Die Entscheidung der Bundesregierung falle "klar positiv" für die beiden Energieriesen RWE und E.ON aus, erklärten Analysten der DZ-Bank. Im Durchschnitt dürften die Meiler zwölf Jahre länger laufen - deutlich mehr als die von den Experten zuvor angenommenen zehn Jahre. Die Beiträge der Versorger zur Förderung von erneuerbaren Energien fielen zudem deutlich geringer aus als von den Analysten prognostiziert und seien "weitgehend zu vernachlässigen". Offenbar gebe es auch keine verbindlichen Anforderungen für höhere Sicherheitsstandards der Atomkraftwerke. Zudem sei auch nicht zu erwarten, dass auch der Bundesrat den Plänen der schwarz-gelben Bundesregierung zustimmen müsse.

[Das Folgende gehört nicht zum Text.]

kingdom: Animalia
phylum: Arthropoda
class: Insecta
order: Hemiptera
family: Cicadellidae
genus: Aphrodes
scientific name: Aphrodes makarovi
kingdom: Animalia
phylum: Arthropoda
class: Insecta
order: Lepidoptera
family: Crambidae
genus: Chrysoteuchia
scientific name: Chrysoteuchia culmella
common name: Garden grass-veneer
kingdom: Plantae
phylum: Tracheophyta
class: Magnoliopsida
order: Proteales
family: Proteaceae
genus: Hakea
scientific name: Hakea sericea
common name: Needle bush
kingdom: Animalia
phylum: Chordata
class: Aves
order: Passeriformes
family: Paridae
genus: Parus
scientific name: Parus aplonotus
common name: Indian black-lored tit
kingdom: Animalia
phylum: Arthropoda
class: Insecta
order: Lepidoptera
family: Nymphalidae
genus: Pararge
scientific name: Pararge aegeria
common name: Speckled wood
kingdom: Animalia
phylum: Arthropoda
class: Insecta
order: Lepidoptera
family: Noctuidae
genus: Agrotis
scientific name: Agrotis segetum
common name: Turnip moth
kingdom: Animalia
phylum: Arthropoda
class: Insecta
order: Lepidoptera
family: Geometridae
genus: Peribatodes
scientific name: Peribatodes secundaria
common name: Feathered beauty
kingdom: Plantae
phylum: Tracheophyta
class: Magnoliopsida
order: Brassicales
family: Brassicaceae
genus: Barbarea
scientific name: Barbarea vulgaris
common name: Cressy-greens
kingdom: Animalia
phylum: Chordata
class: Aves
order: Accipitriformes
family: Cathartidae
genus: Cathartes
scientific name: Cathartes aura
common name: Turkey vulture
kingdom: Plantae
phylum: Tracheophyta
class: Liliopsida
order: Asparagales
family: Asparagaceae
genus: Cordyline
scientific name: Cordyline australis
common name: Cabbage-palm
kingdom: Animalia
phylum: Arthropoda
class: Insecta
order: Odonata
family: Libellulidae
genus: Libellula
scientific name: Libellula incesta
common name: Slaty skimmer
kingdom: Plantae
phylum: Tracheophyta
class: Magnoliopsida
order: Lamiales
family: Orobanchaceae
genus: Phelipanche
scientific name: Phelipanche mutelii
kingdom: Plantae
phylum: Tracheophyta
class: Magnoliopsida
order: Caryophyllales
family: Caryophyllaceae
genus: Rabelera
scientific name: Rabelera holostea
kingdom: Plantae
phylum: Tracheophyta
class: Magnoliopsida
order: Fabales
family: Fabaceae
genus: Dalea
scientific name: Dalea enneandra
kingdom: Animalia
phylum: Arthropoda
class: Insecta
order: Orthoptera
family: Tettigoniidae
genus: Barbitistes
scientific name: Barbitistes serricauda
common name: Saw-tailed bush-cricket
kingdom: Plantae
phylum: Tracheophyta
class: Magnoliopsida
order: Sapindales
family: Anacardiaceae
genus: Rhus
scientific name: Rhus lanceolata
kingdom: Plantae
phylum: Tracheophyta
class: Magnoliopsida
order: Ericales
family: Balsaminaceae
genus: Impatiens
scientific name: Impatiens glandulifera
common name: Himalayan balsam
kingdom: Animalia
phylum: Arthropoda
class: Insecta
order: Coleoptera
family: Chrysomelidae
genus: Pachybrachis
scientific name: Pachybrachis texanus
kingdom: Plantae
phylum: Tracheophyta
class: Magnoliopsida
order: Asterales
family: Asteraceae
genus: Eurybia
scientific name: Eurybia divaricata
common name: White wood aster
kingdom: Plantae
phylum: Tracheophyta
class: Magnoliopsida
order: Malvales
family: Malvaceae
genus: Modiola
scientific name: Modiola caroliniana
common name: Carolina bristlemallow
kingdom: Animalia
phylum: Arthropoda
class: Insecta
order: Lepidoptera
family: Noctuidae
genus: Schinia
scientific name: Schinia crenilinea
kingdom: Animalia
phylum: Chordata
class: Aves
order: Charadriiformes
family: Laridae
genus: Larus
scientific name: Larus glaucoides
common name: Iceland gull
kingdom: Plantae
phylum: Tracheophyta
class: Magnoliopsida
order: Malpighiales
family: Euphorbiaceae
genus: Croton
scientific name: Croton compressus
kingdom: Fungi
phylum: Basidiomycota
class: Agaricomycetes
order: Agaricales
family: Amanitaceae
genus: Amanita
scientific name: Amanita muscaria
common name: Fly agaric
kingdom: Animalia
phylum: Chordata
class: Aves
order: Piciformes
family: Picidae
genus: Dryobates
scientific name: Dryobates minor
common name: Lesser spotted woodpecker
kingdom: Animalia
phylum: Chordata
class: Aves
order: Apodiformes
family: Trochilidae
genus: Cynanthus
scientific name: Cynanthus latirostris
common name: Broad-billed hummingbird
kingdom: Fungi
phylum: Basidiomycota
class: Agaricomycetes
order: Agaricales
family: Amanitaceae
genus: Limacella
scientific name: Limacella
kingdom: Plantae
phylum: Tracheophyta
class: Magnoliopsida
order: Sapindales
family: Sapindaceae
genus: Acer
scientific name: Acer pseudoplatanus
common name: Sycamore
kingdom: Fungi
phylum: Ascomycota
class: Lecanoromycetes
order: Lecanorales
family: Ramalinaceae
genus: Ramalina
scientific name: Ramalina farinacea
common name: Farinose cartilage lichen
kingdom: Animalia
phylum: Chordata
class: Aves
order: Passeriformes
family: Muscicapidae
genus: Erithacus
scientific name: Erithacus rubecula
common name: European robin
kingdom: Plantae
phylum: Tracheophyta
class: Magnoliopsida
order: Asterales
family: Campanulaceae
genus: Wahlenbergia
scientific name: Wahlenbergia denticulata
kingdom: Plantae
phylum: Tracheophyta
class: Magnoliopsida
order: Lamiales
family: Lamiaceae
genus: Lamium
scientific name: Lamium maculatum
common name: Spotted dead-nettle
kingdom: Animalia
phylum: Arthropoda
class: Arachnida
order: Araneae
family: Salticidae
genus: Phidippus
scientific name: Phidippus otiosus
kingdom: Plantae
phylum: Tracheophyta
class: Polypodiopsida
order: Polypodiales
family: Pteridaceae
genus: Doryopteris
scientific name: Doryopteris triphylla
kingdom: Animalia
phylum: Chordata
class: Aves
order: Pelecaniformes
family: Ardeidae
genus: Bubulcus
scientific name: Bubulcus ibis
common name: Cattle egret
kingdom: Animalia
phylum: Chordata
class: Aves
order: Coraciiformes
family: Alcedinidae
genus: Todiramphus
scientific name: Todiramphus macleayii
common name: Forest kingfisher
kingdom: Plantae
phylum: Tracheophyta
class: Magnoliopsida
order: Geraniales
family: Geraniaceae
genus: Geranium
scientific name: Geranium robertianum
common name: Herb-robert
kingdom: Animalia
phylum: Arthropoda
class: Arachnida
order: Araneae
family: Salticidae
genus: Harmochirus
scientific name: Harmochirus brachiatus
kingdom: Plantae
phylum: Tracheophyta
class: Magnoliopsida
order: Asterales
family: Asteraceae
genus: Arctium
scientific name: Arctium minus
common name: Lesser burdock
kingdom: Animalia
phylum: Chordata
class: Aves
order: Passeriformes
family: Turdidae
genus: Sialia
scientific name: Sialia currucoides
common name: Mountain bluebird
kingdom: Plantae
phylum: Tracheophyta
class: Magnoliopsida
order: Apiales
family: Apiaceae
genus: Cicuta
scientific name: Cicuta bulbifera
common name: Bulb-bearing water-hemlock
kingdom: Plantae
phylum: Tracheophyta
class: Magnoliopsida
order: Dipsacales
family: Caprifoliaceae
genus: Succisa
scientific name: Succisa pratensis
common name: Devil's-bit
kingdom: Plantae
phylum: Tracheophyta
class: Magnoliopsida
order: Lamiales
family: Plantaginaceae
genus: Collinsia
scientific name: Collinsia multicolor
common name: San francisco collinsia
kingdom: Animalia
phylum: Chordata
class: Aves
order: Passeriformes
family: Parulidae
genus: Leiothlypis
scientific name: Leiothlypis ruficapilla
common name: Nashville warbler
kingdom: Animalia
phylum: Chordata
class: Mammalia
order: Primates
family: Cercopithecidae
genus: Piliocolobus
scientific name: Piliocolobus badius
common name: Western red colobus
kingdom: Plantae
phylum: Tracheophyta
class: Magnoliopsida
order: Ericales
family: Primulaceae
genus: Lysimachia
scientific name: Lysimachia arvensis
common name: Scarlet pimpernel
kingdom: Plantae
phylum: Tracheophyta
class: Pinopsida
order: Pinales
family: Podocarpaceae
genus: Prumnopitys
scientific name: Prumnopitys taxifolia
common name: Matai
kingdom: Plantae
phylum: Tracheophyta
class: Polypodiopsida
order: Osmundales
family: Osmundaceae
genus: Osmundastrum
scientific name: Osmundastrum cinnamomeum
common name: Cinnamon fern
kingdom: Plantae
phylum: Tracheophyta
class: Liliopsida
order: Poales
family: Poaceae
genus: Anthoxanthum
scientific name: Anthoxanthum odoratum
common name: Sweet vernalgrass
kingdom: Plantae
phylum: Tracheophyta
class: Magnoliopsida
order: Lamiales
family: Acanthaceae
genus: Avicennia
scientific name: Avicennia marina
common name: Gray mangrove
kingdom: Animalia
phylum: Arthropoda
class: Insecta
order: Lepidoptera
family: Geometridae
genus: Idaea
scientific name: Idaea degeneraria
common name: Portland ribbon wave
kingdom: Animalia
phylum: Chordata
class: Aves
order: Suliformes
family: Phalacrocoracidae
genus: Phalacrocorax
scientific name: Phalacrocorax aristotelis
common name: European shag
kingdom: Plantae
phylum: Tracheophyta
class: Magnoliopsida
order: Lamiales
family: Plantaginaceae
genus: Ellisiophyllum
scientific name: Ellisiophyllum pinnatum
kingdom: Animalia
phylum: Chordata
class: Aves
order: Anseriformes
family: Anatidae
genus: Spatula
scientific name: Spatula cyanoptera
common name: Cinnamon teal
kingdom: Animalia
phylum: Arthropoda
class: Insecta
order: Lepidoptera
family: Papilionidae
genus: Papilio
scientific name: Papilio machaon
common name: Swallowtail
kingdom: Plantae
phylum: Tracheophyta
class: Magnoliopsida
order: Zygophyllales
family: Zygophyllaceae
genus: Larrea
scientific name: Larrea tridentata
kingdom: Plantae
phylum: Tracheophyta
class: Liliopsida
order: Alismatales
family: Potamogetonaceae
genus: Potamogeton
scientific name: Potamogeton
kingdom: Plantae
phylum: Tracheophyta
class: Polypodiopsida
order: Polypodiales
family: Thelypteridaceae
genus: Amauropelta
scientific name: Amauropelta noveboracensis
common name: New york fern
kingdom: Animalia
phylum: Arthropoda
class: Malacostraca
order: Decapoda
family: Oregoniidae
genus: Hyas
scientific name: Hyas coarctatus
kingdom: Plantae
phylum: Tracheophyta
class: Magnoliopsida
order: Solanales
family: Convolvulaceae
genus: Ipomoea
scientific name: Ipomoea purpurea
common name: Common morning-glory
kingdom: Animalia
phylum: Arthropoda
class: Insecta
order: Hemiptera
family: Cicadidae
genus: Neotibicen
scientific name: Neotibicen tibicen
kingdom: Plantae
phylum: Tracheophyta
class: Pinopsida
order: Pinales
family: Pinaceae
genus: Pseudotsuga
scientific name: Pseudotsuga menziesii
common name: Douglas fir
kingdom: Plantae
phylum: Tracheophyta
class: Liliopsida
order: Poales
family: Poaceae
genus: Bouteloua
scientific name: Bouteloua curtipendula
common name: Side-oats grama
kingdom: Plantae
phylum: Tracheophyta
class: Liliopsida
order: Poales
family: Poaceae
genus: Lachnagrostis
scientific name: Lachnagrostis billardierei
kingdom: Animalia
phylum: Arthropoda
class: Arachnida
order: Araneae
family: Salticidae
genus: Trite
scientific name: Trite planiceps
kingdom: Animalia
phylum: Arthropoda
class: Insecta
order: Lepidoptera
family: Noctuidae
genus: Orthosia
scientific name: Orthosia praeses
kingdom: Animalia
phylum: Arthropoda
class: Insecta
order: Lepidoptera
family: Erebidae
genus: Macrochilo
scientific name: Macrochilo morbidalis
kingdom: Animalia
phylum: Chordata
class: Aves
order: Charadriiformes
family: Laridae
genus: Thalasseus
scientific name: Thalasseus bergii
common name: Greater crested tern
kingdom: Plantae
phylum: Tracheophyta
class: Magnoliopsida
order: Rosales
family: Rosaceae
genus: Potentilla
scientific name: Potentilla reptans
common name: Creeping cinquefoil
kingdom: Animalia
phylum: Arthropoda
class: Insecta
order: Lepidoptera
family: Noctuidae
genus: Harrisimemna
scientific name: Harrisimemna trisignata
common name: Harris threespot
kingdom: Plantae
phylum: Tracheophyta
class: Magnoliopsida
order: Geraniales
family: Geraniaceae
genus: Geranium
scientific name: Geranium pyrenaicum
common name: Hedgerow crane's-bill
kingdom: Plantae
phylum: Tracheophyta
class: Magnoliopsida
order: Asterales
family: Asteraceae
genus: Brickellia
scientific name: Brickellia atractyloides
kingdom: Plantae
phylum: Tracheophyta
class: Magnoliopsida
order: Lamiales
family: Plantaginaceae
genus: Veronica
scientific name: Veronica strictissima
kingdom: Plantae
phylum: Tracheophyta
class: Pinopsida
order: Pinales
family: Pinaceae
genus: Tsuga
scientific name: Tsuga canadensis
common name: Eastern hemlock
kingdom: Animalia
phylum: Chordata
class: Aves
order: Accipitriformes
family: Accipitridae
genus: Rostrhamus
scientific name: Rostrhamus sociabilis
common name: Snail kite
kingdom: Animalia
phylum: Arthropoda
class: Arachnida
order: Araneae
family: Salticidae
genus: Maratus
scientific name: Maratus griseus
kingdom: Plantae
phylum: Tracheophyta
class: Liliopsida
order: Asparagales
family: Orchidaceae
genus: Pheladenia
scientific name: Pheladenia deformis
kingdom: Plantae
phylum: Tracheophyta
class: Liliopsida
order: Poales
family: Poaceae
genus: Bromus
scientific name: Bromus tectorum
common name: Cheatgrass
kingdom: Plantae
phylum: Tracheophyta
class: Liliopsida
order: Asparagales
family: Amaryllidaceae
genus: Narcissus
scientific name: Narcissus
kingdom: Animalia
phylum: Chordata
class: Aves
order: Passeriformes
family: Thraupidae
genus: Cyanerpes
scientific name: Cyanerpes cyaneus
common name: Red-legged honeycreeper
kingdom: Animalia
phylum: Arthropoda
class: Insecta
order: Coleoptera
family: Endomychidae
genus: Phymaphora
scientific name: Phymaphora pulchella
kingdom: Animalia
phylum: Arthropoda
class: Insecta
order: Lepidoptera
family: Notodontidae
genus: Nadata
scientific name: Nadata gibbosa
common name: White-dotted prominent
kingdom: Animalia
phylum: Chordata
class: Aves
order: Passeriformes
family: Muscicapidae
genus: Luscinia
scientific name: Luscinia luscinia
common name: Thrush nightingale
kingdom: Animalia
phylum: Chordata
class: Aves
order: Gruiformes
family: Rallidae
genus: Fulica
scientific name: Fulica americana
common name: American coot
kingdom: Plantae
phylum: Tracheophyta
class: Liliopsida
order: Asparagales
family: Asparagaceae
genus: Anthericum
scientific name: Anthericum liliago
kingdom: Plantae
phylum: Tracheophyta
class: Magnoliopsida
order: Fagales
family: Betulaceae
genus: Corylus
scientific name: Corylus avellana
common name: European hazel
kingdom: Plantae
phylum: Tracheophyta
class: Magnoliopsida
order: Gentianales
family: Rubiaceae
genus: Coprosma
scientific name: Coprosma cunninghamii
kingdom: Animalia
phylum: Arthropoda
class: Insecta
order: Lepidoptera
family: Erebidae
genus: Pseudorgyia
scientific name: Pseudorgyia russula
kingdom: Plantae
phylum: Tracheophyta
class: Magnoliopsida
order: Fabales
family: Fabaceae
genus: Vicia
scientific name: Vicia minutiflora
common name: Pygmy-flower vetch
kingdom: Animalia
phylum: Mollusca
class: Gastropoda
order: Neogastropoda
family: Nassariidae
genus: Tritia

Auch die Analysten der WestLB kamen zu dem Schluss, dass die Belastungen für die Versorger deutlich geringer ausfallen dürften als ursprünglich befürchtet. Für Theo Kitz, Experte bei Merck Finck & CO, fällt die Verlängerung der Laufzeiten länger aus, als zu erwarten war. Es bleibe aber abzuwarten, ob die Pläne nicht doch auch im Bundesrat beraten werden müssten, warnte er Investoren. Analysten der Royal Bank of Scotland erklärten, die Auswirkungen der Entscheidungen sei für E.ON noch positiver als für RWE zu bewerten, da die Atomkraftwerke des Düsseldorfer Konzerns moderner seien.

Zu den Akw-Betreibern in Deutschland gehören neben E.ON und RWE auch EnBW und Vattenfall. Sprecher von RWE und E.ON hatten die Ergebnisse des Berliner Spitzentreffens der schwarz-gelben Koalition zunächst nicht kommentieren wollen.